Brazil’s government appears to be speeding up the opening of new markets for pork. Partly this is related to the African Swine Fever (ASF) crisis which is especially affecting Asia.
On May 6, Brazil’s president Jair Bolsonaro announced on his personal Twitter account, that China will allow Brazilian exporters to include pig fat in their export portfolios. He wrote: “To fill a gap in demand left by swine fever, the Chinese government has authorised Brazilian pork exporters to also ship the animals’ edible fat.”
Para suprir uma lacuna de demanda deixada pela peste suína, o governo chinês autorizou exportadores de carne de porco do Brasil a embarcar também a gordura comestível do animal. A medida atende a um pedido feito pela Associação Brasileira de Proteína Animal (ABPA).
— Jair M. Bolsonaro (@jairbolsonaro) May 5, 2019
According to Brazilian Association of Animal Protein (ABPA), this by-product has more value than traditional meat cuts. China may have a deficit of 1 to 2 million tonnes in pork meat within this year due to the disease.
With this in mind, Tereza Cristina, Brazil’s agriculture minister, had a meeting mid-May with the Chinese Custom Houses general manager, Ni Yuefeng. The aim was to to negotiate the opening for an additional 78 slaughterhouses to export into China. They decided that in May, Brazil’s authorities would send final information about these plants, which would include pork, poultry and cattle production.
The minister said, “We are prepared to expand our offer of quality animal protein to the Chinese market while still meeting the sanitary requirements of our bilateral protocol.”
In addition, China’s government is planning to begin a ‘continuous habilitation process’ of the Brazilian meat sector in the 2nd half year of 2019. In other hand, Brazil has promised that will support Chinese candidacy to lead the Food and Agriculture Organization (FAO).
It’s not only China that has become more interested in produce from Brazil. In February, South Korea’s Animal and Plant Quarantine Agency announced that will enable 9 other Brazilian packers (5 of them dealing with pig meat) to export meat to the country. These new plants already fulfilled previous steps from the Ministry of Food and Drug Safety (MFDS) and are ready to start exporting.
The qualifications were result of an audit mission conducted by South Korean officials in October last year. South Korea annually imports about US$ 1.5 billion of pork.
According to the ministry, the new estimated potential could add US$ 189 million of Brazilian pork meat trade; considering that Brazil has 9% of world’s market.
Read more about Brazil’s pork business in 2019
Further opportunities come from a neighbour, being Peru, and on the other side of the globe, Indonesia. Minister Tereza Cristina said that both negotiations are ‘well on track’. As for Peru, trade talks have been going on since 2017.
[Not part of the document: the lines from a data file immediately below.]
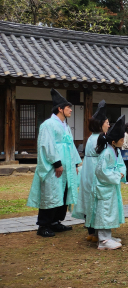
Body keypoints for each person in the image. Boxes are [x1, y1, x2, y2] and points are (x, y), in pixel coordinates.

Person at [27, 89, 82, 238]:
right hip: (53, 167)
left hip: (67, 166)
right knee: (51, 193)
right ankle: (43, 225)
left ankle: (55, 221)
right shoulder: (48, 125)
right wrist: (57, 163)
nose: (71, 110)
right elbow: (47, 145)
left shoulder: (65, 126)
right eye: (68, 107)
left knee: (62, 194)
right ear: (60, 109)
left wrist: (75, 164)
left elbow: (70, 145)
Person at [73, 100, 108, 242]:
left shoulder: (90, 138)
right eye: (107, 122)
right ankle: (97, 231)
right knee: (96, 197)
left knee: (88, 196)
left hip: (88, 169)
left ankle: (91, 230)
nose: (108, 125)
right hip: (95, 169)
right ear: (101, 124)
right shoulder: (100, 138)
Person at [93, 115, 127, 250]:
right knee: (104, 211)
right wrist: (117, 175)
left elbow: (120, 165)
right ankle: (103, 240)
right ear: (113, 141)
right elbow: (101, 171)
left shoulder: (114, 151)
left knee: (110, 210)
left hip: (110, 186)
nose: (123, 142)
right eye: (122, 139)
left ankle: (108, 236)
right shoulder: (106, 153)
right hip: (105, 186)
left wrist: (120, 173)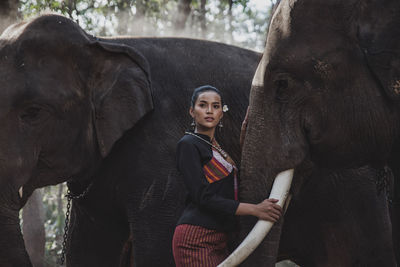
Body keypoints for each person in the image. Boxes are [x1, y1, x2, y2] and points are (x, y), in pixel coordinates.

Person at [172, 85, 282, 267]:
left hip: (220, 238)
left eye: (216, 106)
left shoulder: (218, 148)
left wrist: (247, 137)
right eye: (203, 105)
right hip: (195, 239)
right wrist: (255, 209)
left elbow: (232, 183)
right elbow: (202, 196)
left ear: (221, 114)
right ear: (192, 111)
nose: (209, 111)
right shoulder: (188, 144)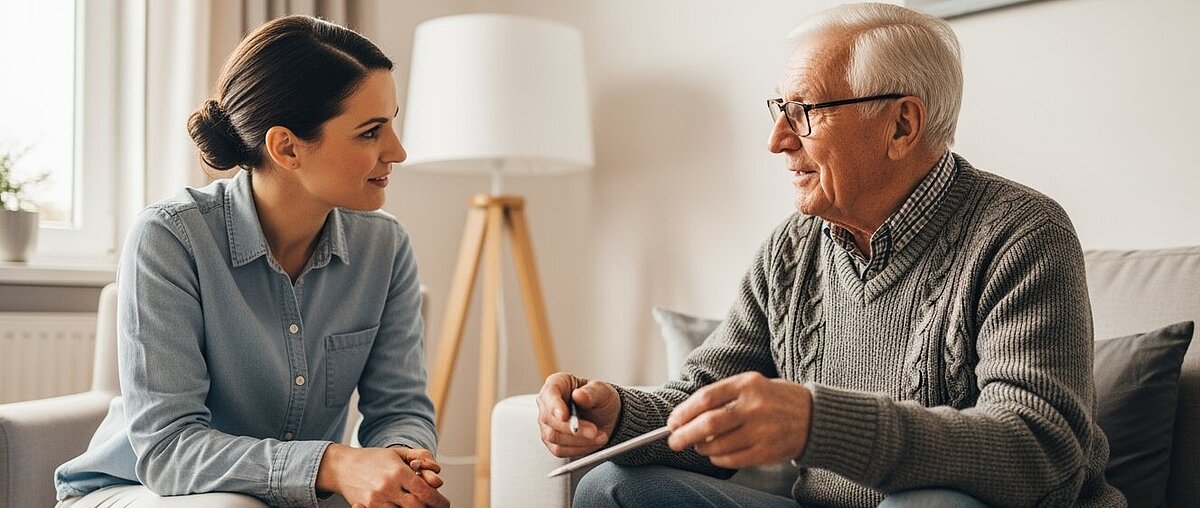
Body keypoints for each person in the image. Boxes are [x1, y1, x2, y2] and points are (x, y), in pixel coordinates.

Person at [537, 3, 1126, 507]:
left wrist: (818, 423)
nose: (777, 139)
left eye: (805, 111)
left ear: (901, 124)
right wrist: (616, 414)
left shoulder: (1021, 231)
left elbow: (1039, 446)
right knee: (611, 487)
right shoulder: (792, 250)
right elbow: (705, 395)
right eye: (779, 109)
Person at [53, 15, 448, 508]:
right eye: (370, 132)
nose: (398, 151)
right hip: (137, 490)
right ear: (286, 147)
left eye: (392, 122)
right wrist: (334, 463)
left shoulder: (385, 248)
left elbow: (399, 406)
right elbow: (169, 450)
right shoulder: (170, 238)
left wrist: (403, 463)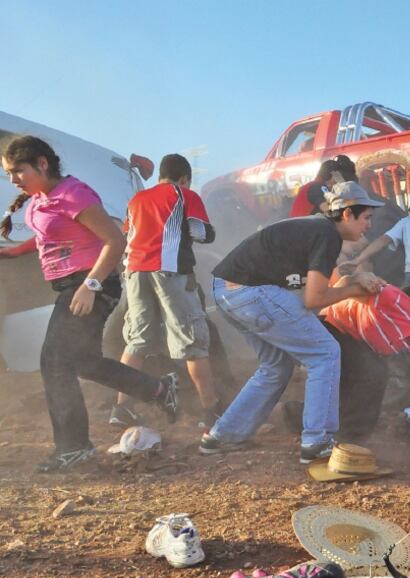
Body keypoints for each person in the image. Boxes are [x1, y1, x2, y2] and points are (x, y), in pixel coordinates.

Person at [1, 135, 178, 472]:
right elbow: (47, 235)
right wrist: (11, 253)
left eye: (17, 170)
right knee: (84, 361)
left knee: (55, 362)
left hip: (91, 285)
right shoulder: (41, 199)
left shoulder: (74, 194)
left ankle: (73, 447)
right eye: (8, 173)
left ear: (42, 164)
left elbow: (114, 241)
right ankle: (158, 389)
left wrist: (90, 286)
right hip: (74, 286)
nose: (12, 179)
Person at [202, 181, 386, 462]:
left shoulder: (315, 229)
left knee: (276, 366)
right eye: (367, 218)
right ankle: (316, 441)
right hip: (250, 292)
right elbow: (314, 299)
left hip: (226, 291)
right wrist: (355, 290)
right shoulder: (327, 234)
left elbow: (310, 292)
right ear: (348, 213)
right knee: (325, 352)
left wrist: (351, 280)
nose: (369, 226)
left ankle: (223, 435)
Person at [111, 154, 220, 428]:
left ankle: (121, 409)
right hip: (169, 270)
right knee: (192, 340)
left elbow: (128, 234)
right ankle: (211, 411)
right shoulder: (184, 194)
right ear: (184, 179)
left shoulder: (136, 200)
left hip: (134, 272)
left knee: (137, 340)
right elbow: (201, 233)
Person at [312, 283, 410, 440]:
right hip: (330, 328)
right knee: (373, 372)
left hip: (354, 345)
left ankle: (325, 426)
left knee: (368, 377)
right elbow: (349, 284)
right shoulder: (395, 300)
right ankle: (349, 439)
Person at [288, 156, 356, 217]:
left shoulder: (314, 186)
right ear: (329, 175)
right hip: (304, 226)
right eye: (338, 175)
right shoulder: (317, 188)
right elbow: (330, 211)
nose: (340, 180)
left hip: (305, 225)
For Indonesia, direct talks with Amran Sulaiman, Indonesia’s agricultural minister, started mid-May this year. Ms Cristina said, “It’s a country that has 270 million people. If you add Vietnam and Indonesia, we will have a market of almost 300 million people who can consume various Brazilian agricultural products.”
Brazil’s president Bolsonaro has indicated that he admires America and its president Donald Trump. That admiration has also scared Brazil’s pig sector. At his 1st visit to the US, Mr Bolsonaro promised that he would open the Brazilian market to US pork meat.
That news was initially not well received. According to Brazilian producers, the country has at least 20% of surplus on pig production and importing from US could be a problem for internal economical sustainability. After some while, producers have started to think that openness may take some time and could work out positively in case there would be reciprocity. US and Brazil are both in the top 3 of pig meat exporters globally.